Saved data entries
[Start of Attachment]

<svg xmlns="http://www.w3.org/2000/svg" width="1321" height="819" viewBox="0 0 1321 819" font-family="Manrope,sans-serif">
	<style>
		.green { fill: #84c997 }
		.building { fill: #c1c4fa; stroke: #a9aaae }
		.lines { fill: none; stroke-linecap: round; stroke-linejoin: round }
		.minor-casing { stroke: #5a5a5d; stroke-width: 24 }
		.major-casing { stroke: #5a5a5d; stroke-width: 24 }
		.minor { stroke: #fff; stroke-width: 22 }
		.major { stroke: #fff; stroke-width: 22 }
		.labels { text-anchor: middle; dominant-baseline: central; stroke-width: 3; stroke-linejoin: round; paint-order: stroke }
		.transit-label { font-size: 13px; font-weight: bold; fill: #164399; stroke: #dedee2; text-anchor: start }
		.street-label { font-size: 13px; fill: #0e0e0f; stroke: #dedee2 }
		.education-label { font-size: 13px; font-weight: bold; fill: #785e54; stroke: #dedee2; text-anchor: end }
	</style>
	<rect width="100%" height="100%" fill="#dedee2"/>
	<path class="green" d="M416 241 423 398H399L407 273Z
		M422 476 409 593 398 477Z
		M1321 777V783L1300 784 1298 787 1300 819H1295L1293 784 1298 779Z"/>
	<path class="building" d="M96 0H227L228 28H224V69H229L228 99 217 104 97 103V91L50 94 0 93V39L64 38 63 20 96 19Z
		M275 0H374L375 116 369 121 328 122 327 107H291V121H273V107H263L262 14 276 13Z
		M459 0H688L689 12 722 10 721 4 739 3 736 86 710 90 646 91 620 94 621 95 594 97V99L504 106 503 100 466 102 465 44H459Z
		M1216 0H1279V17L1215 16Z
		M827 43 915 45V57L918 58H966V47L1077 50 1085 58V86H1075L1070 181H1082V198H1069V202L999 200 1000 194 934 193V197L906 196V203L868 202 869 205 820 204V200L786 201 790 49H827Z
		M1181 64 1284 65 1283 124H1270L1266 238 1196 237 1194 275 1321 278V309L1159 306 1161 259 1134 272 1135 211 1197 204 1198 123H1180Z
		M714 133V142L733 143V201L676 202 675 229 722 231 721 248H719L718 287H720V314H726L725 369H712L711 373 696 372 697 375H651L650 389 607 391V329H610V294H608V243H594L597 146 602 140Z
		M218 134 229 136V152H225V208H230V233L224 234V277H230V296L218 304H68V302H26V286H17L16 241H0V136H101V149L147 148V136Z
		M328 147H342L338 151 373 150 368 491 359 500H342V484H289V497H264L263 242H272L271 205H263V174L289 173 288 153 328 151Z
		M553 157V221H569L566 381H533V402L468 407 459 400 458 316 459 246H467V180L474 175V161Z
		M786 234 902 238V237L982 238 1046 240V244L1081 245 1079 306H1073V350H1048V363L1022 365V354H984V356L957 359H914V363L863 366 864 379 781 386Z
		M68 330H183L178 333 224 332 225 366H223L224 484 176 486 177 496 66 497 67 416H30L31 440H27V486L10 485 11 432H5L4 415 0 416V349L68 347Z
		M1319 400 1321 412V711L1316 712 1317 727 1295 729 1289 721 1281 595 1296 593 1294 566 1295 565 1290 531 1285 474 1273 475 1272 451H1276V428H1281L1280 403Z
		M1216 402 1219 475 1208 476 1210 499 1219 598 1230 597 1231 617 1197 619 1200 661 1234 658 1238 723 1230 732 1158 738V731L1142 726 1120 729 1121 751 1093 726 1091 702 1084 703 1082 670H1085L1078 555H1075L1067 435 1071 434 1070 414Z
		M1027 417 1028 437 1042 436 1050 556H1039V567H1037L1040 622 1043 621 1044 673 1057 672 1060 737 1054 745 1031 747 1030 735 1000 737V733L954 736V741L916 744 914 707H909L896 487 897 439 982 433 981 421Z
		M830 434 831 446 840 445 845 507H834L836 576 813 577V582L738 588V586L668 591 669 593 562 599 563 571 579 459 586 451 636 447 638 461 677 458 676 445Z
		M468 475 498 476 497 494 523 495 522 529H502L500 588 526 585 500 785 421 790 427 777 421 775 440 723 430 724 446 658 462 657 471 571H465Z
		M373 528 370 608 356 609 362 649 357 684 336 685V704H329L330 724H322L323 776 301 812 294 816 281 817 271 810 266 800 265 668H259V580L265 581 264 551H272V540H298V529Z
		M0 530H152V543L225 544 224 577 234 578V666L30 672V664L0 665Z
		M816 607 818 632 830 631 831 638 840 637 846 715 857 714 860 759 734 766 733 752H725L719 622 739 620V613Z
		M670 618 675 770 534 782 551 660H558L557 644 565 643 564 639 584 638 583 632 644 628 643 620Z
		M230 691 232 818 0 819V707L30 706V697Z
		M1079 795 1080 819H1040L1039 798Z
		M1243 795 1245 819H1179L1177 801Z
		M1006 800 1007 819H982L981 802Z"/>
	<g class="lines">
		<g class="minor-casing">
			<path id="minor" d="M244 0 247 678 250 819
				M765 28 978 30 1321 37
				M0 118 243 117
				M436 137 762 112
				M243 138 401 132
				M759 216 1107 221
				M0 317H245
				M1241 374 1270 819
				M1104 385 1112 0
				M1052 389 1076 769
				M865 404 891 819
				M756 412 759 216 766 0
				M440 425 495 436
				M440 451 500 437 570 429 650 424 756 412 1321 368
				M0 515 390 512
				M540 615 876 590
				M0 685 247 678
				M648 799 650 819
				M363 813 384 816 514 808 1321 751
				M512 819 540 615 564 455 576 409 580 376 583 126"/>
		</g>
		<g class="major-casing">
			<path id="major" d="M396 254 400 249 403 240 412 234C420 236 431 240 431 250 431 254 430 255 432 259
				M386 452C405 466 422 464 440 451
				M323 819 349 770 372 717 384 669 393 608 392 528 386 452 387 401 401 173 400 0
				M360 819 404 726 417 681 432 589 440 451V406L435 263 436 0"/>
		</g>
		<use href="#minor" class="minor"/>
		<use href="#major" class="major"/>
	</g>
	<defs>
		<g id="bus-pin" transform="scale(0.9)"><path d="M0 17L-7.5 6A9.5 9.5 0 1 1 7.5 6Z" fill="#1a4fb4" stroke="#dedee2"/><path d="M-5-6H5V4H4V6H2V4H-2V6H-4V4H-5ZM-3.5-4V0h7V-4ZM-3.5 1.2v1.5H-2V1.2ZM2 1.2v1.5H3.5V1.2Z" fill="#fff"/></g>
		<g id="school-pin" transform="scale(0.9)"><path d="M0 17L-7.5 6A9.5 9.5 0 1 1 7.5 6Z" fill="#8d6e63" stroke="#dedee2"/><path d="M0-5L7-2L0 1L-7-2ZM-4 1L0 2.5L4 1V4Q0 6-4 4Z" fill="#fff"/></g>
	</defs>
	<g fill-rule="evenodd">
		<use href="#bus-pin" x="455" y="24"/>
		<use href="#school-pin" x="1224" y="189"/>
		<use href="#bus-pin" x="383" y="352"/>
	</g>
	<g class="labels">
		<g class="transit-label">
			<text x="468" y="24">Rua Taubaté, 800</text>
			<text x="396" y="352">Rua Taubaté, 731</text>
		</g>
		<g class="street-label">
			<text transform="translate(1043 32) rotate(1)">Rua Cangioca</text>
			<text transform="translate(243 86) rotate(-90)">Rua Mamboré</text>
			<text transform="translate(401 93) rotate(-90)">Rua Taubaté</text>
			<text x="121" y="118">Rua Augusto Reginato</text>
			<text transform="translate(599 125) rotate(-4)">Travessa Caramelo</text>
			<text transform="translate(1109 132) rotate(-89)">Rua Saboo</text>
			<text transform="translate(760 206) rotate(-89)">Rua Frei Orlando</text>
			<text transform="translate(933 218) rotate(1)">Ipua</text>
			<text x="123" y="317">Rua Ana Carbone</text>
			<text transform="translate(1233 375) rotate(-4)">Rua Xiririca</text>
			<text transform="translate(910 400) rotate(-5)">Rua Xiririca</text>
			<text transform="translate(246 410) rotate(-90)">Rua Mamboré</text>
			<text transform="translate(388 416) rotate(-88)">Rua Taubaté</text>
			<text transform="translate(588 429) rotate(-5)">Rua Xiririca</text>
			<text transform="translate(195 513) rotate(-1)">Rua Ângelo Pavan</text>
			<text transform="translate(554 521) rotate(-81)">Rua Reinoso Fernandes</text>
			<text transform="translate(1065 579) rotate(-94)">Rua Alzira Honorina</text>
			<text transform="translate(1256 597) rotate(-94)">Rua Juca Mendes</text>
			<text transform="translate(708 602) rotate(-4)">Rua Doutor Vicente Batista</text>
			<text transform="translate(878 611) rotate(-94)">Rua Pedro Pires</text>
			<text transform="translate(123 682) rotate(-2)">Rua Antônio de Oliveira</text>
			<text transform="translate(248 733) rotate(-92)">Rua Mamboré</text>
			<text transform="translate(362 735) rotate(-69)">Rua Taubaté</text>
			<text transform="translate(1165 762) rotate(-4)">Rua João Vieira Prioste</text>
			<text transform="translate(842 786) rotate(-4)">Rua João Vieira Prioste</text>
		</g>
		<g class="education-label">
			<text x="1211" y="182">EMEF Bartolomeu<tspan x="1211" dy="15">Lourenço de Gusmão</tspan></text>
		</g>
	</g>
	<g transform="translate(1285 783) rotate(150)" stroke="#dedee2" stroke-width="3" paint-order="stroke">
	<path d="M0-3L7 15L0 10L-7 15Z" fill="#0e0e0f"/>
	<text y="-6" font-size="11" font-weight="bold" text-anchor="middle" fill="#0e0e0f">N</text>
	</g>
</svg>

[End of Attachment]
[Start of Attachment]

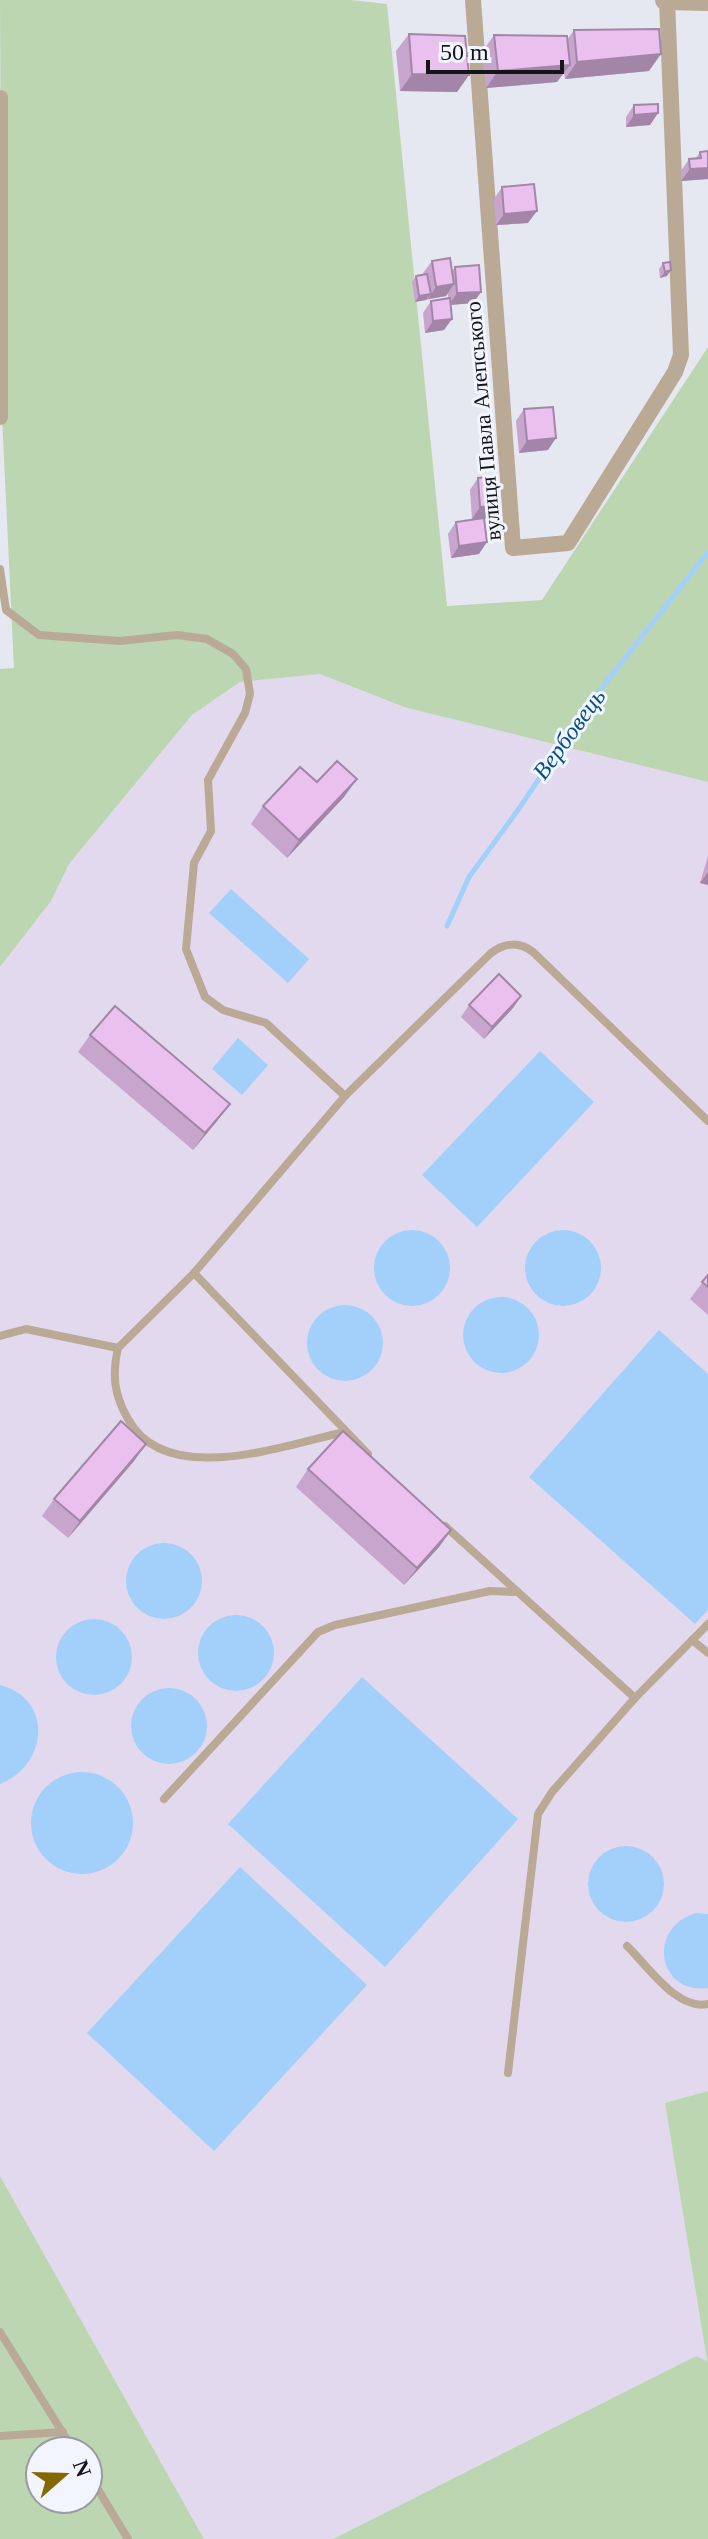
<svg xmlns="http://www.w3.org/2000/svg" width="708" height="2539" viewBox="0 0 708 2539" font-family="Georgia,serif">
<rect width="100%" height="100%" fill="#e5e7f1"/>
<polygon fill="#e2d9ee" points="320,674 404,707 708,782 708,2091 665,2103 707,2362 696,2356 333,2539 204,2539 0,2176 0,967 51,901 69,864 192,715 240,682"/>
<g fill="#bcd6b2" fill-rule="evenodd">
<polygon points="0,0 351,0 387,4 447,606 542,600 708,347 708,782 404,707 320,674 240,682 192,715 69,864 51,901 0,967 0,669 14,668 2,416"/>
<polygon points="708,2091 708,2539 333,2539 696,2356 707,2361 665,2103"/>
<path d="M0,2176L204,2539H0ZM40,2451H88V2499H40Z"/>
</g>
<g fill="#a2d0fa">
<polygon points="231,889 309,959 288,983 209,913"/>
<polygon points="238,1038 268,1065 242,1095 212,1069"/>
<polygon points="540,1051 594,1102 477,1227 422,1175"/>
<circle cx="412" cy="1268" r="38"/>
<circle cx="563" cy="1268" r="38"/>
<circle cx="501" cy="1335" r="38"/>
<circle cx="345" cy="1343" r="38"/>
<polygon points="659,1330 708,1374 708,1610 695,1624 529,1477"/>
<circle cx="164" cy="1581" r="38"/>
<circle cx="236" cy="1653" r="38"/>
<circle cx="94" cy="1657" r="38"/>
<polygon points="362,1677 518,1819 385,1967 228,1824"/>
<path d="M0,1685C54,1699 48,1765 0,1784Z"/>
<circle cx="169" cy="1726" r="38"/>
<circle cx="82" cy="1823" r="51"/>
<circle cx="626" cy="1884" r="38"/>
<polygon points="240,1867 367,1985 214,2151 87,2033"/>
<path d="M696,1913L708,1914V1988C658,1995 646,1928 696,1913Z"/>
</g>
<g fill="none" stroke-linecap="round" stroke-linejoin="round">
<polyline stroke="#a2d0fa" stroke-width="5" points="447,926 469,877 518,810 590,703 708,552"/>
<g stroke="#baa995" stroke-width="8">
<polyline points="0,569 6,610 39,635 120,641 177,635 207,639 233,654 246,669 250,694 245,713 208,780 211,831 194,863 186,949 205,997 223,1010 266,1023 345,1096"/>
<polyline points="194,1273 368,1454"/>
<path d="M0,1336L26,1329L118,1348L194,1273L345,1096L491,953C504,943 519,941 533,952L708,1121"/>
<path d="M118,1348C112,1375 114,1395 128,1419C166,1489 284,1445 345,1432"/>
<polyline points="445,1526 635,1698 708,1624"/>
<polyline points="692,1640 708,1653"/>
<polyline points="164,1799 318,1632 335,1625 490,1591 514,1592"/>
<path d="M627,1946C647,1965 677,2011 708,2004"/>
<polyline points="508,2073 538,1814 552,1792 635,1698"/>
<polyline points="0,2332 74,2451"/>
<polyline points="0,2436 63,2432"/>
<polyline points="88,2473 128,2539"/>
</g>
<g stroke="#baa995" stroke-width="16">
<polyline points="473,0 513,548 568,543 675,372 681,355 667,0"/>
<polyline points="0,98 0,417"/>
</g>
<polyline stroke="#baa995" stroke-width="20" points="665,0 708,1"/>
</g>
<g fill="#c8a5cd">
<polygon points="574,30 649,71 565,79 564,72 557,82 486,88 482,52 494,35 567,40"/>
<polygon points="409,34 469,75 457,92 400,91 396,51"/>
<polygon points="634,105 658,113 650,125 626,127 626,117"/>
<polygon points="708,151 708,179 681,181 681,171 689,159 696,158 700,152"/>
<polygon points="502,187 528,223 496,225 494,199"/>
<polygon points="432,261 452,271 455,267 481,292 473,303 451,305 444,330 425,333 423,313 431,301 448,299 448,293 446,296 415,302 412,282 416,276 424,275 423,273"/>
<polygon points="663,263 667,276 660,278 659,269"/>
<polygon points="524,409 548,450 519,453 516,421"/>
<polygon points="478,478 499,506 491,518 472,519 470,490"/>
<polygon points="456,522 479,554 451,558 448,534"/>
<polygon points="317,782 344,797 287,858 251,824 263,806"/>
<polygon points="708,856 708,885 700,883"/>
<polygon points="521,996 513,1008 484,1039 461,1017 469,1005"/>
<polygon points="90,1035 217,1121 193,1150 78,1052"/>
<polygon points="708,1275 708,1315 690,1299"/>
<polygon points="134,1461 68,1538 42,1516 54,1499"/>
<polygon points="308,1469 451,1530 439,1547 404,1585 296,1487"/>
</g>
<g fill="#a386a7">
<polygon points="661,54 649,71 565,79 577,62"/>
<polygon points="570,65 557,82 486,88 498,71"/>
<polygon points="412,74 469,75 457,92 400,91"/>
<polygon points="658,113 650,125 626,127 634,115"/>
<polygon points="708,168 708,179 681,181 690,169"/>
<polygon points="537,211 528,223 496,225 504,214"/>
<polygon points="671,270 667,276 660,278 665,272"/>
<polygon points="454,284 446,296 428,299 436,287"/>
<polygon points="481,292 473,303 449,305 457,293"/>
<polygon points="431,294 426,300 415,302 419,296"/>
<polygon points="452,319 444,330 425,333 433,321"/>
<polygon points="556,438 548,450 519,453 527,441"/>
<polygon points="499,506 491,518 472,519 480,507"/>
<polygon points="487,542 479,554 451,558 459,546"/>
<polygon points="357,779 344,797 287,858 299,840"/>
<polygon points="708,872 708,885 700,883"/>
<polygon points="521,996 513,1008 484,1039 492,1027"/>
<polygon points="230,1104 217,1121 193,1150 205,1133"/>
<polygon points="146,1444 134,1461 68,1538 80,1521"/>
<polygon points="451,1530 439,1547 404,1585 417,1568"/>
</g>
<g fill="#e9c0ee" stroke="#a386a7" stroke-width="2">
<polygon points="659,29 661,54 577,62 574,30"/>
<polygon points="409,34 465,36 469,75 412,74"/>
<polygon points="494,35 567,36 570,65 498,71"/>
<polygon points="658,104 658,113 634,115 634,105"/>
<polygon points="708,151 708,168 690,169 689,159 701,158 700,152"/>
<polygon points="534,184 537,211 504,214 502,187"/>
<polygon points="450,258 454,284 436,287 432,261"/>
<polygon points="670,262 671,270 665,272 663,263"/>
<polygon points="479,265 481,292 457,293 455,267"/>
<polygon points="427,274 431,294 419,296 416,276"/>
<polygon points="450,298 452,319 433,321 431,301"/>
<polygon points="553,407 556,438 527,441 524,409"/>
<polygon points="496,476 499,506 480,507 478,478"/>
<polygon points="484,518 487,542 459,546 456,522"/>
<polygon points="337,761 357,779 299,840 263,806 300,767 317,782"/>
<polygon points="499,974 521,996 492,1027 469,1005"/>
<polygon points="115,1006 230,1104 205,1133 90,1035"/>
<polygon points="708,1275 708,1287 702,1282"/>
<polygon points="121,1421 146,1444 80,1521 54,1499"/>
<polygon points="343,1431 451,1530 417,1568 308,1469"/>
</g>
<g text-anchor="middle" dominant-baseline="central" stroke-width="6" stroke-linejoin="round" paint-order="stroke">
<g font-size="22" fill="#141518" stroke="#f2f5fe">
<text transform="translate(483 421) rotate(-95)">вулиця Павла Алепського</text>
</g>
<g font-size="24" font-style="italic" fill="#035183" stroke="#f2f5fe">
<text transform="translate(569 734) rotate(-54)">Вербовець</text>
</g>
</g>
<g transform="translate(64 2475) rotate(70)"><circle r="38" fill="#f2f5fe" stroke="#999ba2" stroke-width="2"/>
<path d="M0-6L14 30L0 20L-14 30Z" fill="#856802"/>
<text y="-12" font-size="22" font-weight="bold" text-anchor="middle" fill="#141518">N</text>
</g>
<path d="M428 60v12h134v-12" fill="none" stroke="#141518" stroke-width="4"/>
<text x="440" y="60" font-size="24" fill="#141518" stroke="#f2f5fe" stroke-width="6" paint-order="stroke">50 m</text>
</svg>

[End of Attachment]

DIRECTIONS:
Look through the entries above and list every line containing "labels".

ANSWER AREA:
		.labels { text-anchor: middle; dominant-baseline: central; stroke-width: 3; stroke-linejoin: round; paint-order: stroke }
	<g class="labels">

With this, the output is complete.